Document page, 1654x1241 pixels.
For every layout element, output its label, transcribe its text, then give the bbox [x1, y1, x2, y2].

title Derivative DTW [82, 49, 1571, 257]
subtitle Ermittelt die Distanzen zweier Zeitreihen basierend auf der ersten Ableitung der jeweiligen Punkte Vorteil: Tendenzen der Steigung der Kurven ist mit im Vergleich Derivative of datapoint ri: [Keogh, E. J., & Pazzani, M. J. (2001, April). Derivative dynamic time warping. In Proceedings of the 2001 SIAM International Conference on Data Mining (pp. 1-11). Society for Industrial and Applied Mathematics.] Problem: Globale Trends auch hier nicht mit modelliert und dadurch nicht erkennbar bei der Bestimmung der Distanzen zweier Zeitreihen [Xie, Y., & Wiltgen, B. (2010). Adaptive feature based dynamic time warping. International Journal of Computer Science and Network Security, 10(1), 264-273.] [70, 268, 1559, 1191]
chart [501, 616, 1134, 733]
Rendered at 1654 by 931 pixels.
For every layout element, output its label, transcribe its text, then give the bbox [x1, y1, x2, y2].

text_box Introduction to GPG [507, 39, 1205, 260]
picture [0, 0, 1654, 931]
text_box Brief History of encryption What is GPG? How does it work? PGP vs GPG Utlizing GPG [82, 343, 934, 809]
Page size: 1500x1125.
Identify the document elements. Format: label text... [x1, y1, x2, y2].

### WHAT TO PRODUCE
Copy the material word for word, from the line containing "Rendered at 1654 by 931 pixels." through the end of the material.

### TASK RESPONSE
Rendered at 1654 by 931 pixels.
For every layout element, output its label, transcribe its text, then give the bbox [x1, y1, x2, y2].

text_box Introduction to GPG [507, 39, 1205, 260]
picture [0, 0, 1654, 931]
text_box Brief History of encryption What is GPG? How does it work? PGP vs GPG Utlizing GPG [82, 343, 934, 809]
Page size: 1500x1125.
Identify the document elements. Format: label text... [x1, y1, x2, y2].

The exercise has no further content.